Al fin nos
volvemos a ver después de tantos años. Aunque
una vez dicho esto debo puntualizar la inexactitud de la cita, pues, de hecho, algunos
de entre nosotros nos vemos con regularidad e incluso con frecuencia. No obstante lo anterior, lo cierto es que, independientemente de que algunos hayamos
prolongado nuestra amistad juvenil a través del tiempo, este grupo en concreto
no se veía después de muchos años, tantos, que remontarnos al momento en que coincidimos
por primera vez no es exagerar. Éramos entonces casi unos adolescentes que
empezábamos a afeitarnos, y nuestras mentes se hallaban ocupadas con
pensamientos que otros nos habían imbuido; después de todo, nada especial, pues a esa edad no es corriente
tener ideas propias, aún no paso el tiempo suficiente como para que nosotros
mismos dilucidáramos quienes éramos y qué pensábamos realmente por nosotros
mismos.
El miedo que
tengo, sin embargo, ahora que vamos a reunirnos, es que nada haya cambiado
sustancialmente, es decir, que en buena medida seamos como éramos, y que nada nuevo hayamos añadido de nuestra
propia cosecha. Ya sé que para algunos
esa fidelidad a los orígenes supone un orgullo y un estímulo, para ellos el
hecho de añadir nuevos datos y puntos de vista a los de entonces, supone una especie de traición, cómo si lo
realmente importante en la vida consistiera en ser fiel a lo que nos llevo a un
camino en el que cualquier desvío es visto con malos ojos, como si la sabiduría
consistiera exclusivamente en persistir en aquello que nos unio de entrada, más
allá de acontecimientos posteriores. Por
eso, junto a la alegría de saludar de nuevo a aquellos que perdí de vista, tengo el vago presentimiento de la
desazón de malencontrarnos, de sentarnos a la mesa y saber que aquél grupo
que en su día penso estar constituido por un grupo de héroes, no es sino el
triste destilado de un afán desmesurado, que el tiempo devolvio a su verdadero valor, es
decir: lo justo.
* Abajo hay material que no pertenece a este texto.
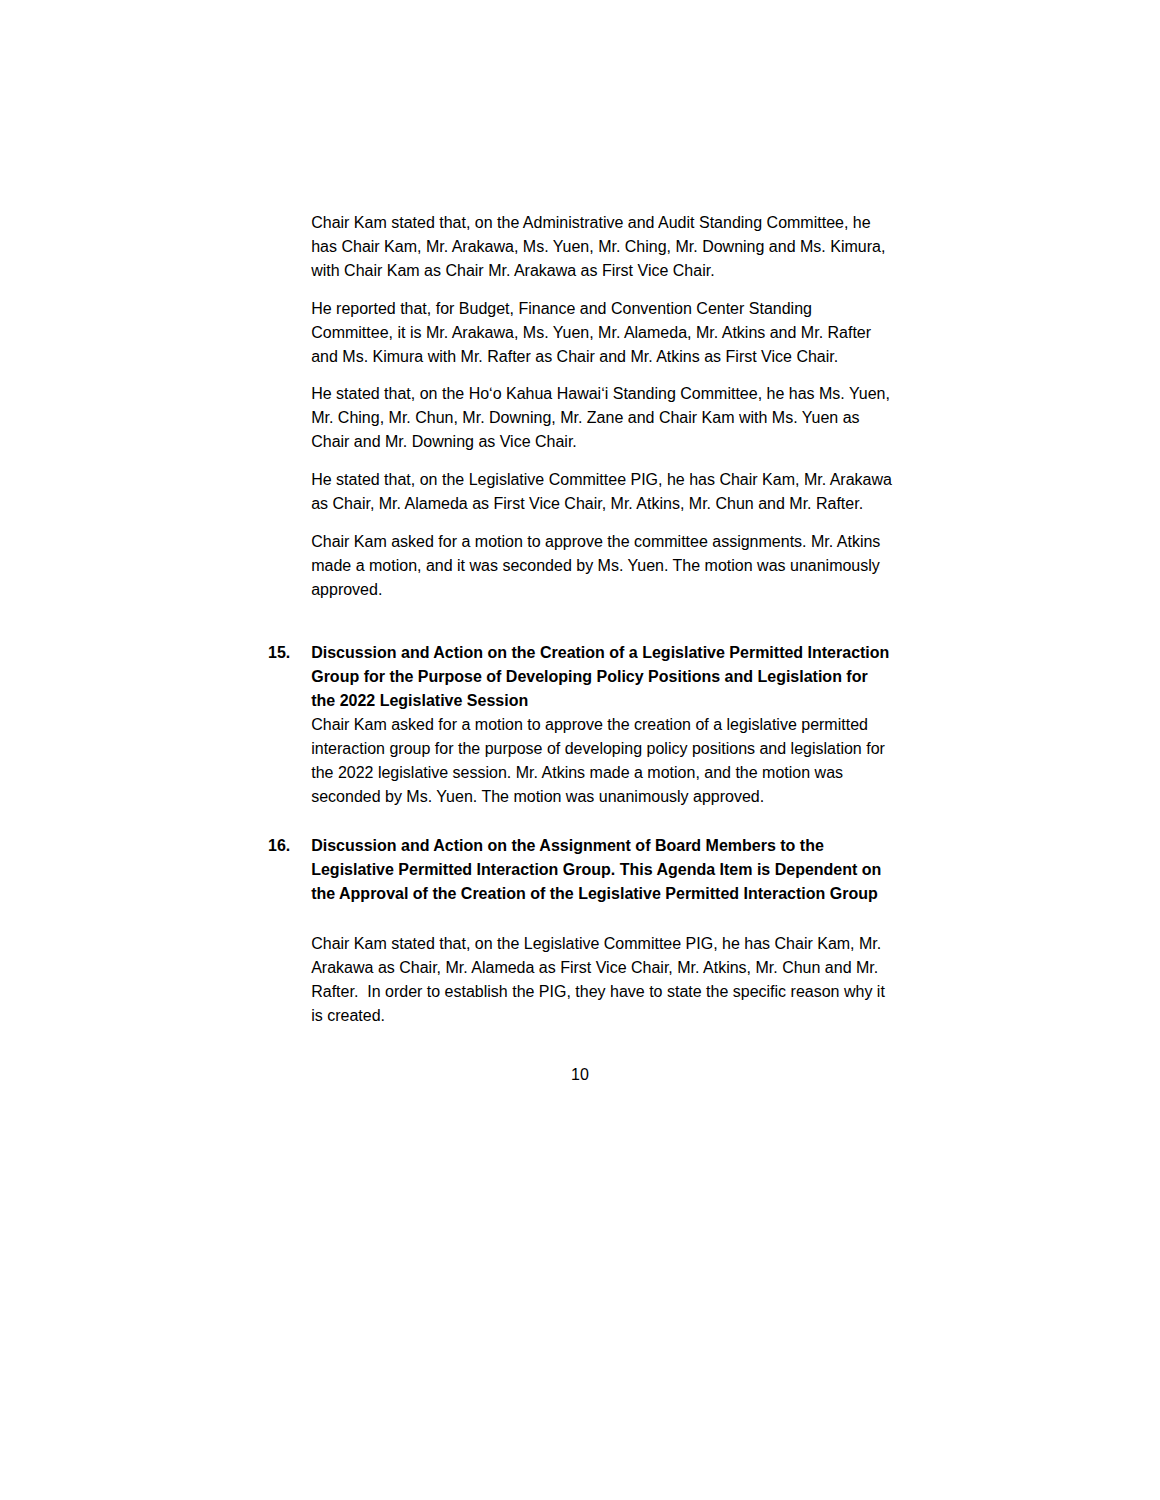Chair Kam stated that, on the Administrative and Audit Standing Committee, he has Chair Kam, Mr. Arakawa, Ms. Yuen, Mr. Ching, Mr. Downing and Ms. Kimura, with Chair Kam as Chair Mr. Arakawa as First Vice Chair.
He reported that, for Budget, Finance and Convention Center Standing Committee, it is Mr. Arakawa, Ms. Yuen, Mr. Alameda, Mr. Atkins and Mr. Rafter and Ms. Kimura with Mr. Rafter as Chair and Mr. Atkins as First Vice Chair.
He stated that, on the Hoʻo Kahua Hawaiʻi Standing Committee, he has Ms. Yuen, Mr. Ching, Mr. Chun, Mr. Downing, Mr. Zane and Chair Kam with Ms. Yuen as Chair and Mr. Downing as Vice Chair.
He stated that, on the Legislative Committee PIG, he has Chair Kam, Mr. Arakawa as Chair, Mr. Alameda as First Vice Chair, Mr. Atkins, Mr. Chun and Mr. Rafter.
Chair Kam asked for a motion to approve the committee assignments. Mr. Atkins made a motion, and it was seconded by Ms. Yuen. The motion was unanimously approved.
15. Discussion and Action on the Creation of a Legislative Permitted Interaction Group for the Purpose of Developing Policy Positions and Legislation for the 2022 Legislative Session
Chair Kam asked for a motion to approve the creation of a legislative permitted interaction group for the purpose of developing policy positions and legislation for the 2022 legislative session. Mr. Atkins made a motion, and the motion was seconded by Ms. Yuen. The motion was unanimously approved.
16. Discussion and Action on the Assignment of Board Members to the Legislative Permitted Interaction Group. This Agenda Item is Dependent on the Approval of the Creation of the Legislative Permitted Interaction Group
Chair Kam stated that, on the Legislative Committee PIG, he has Chair Kam, Mr. Arakawa as Chair, Mr. Alameda as First Vice Chair, Mr. Atkins, Mr. Chun and Mr. Rafter. In order to establish the PIG, they have to state the specific reason why it is created.
10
Como tantos que siendo
jóvenes piensan que van a devorar al mundo, que van a añadirle una savia nueva,
cuando la triste realidad es que desde hace ya mucho tiempo todo está dicho, aunque
el simple deseo de vivir lo infunda de un valor para el que no hay Troyas que
resistan. Pobres Aquiles, Héctores y
Ajax empeñados en luchar al pie de la muralla cuando el traicionero caballo ya
se prepara y Paris aún no sabe su derrota. ¿Qué conquistar entonces, si el
enemigo se hurta, o se rinde o no existe? ¿Dónde poner la energía que desborda
y los músculos que quisieran entrar en combate, cuando las puertas ya se han
abierto y los sitiados nos dan la bienvenida? Espadas blandiéndose en vano y
cabezas que ruedan para nada, y la
sangre que cubre la tierra vanamente, porque no existe enemigo mas que el que
queramos inventarnos.
Qué difícil es
vivir sin enemigos, aquellos que decimos diferentes para nosotros permanecer
unidos, qué duro es disolverse en la conciencia de que, después de todo, todos
jugamos el mismo juego: ser diferente o ser el mejor o ser de los elegidos. Por eso, al brindar, cuando ya el encuentro se diluya y
los postres dejen lugar al champán, deberíamos, como al principio, mirarnos a
los ojos, conjurarnos, y buscar una causa por la que valga la pena disentir, y
de este modo, acordar reunirnos un día
de los de por venir, muy de mañana y
partir juntos hacia un horizonte que prometa aventuras, batallas, amores, desastres,
héroes, funerales y acciones de gracias. ¿Qué otro sentido puede tener la vida?